SAHA is in a class of drugs called histone deacetylase inhibitors, and is approved for use in a cancer called cutaneous T-cell lymphoma.
"We found a drug that can overcome the chemical deficiency associated with the condition, and we showed that it worked in cells taken from humans with FTD," Dr. Yu said.
It is not yet known if the drug will efficiently cross the blood-brain barrier, a biologically protective system that keeps many chemicals from reaching the brain, Dr. Yu said. The next research step, he said, will be to screen larger chemical libraries in an effort to find other promising GRN-stimulating drugs for human trials.

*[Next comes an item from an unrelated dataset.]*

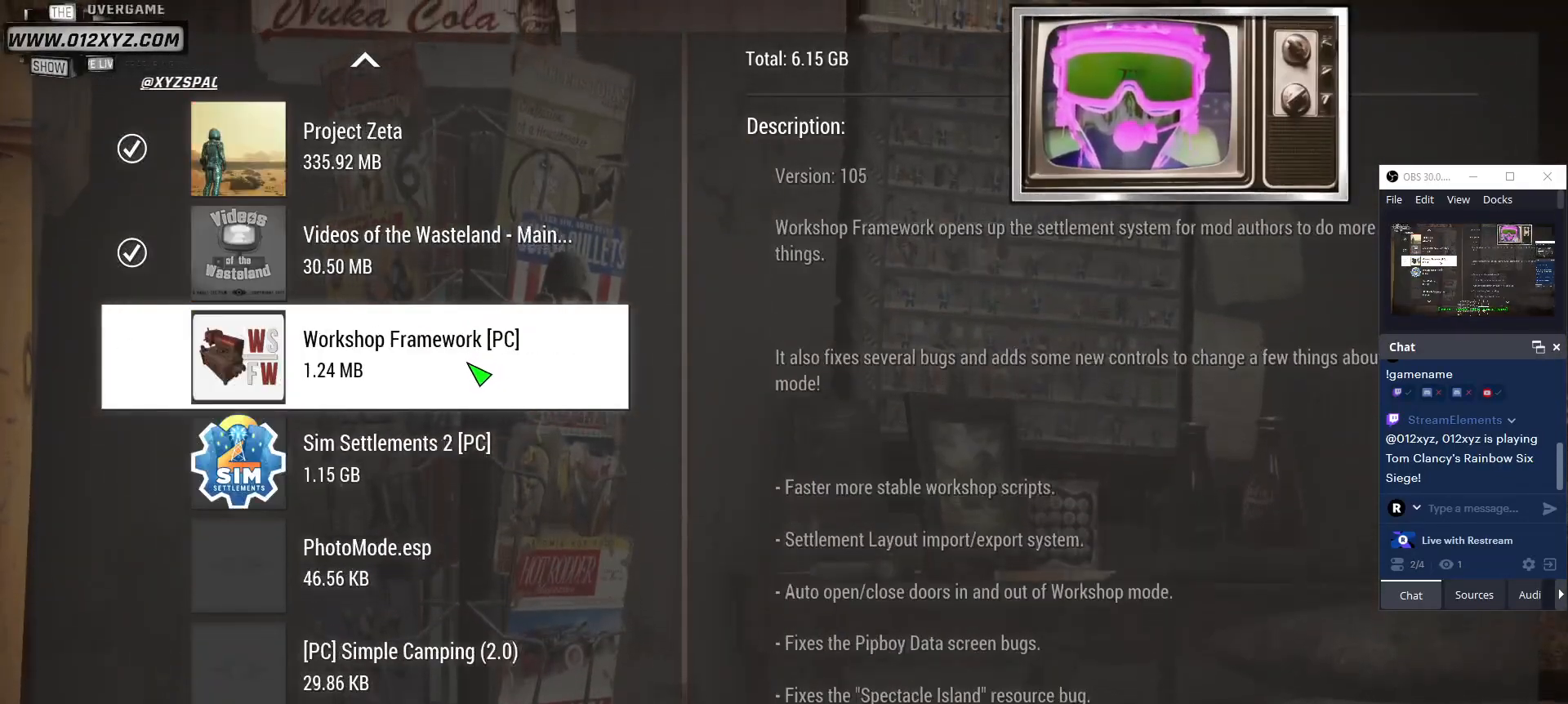
{"keys": [], "mouse": [], "events": [[100, "mouse_left", "up"]]}
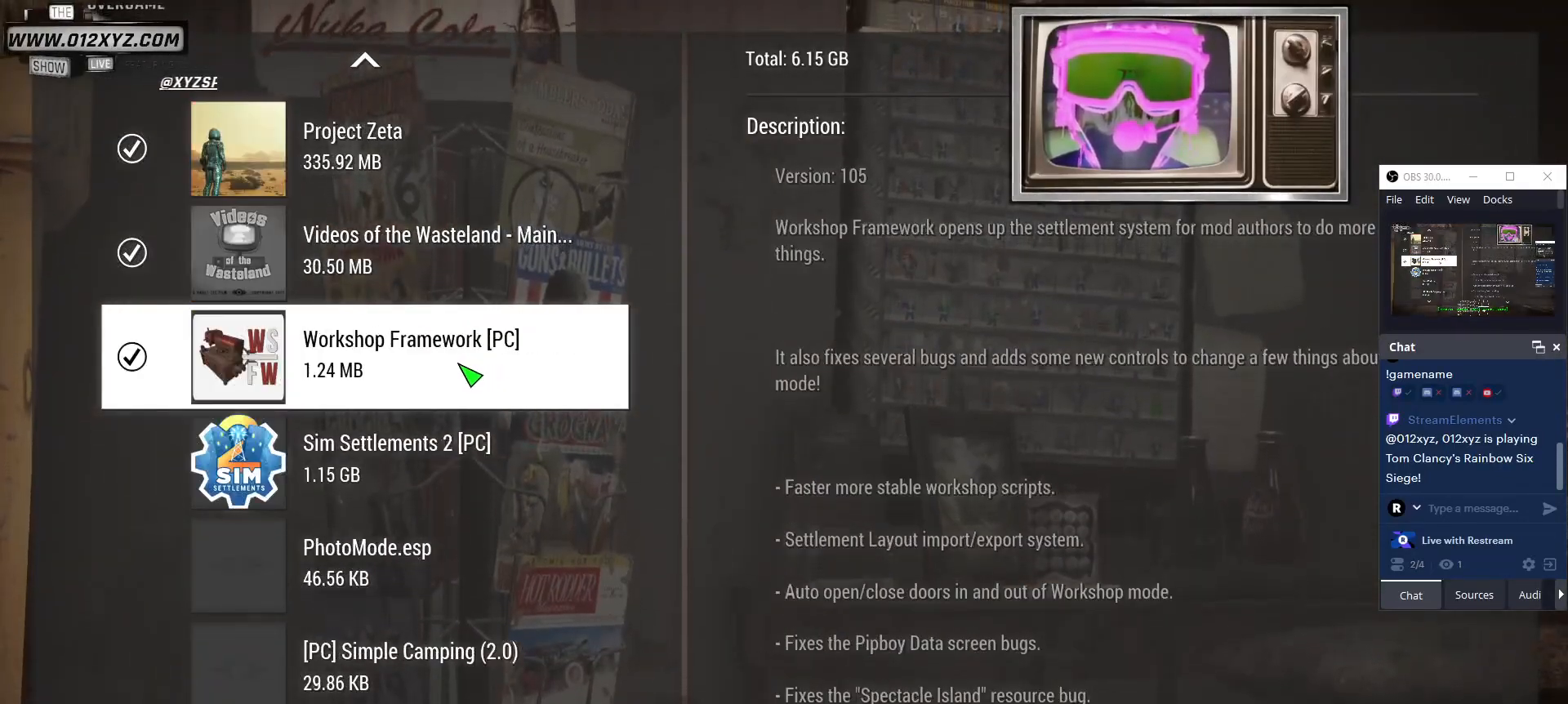
{"keys": [], "mouse": [], "events": []}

Drs. Herz and Yu are both investigators for the Consortium for Frontotemporal Dementia Research and are working toward human trials with that national network, which is based at the University of California at San Francisco.
Other UT Southwestern authors are Drs. Chantelle Sephton, Wenze Niu and Daniel R. Dries, all postdoctoral researchers of neuroscience; Colleen Dewey, graduate student in neuroscience; Dr. Xunde Xian, postdoctoral researcher of molecular genetics; Dr. Shuguang Wei, senior research scientist of biochemistry; Dr. Bruce A. Posner, associate professor of biochemistry; and Kimberly Yu, summer high school intern researcher. Researchers from the University of California, Los Angeles, the Gladstone Institute for Cardiovascular Disease, the University of Massachusetts Medical School, and the University of California, San Francisco also participated in the research.
The study received support from the National Institutes of Health, the Consortium for Frontotemporal Dementia Research, the California Institute for Regenerative Medicine, the National Cell Repository for Alzheimer's Disease, the Ted Nash Long Life Foundation, the Welch Foundation, the Humboldt Foundation and the American Health Assistance Foundation.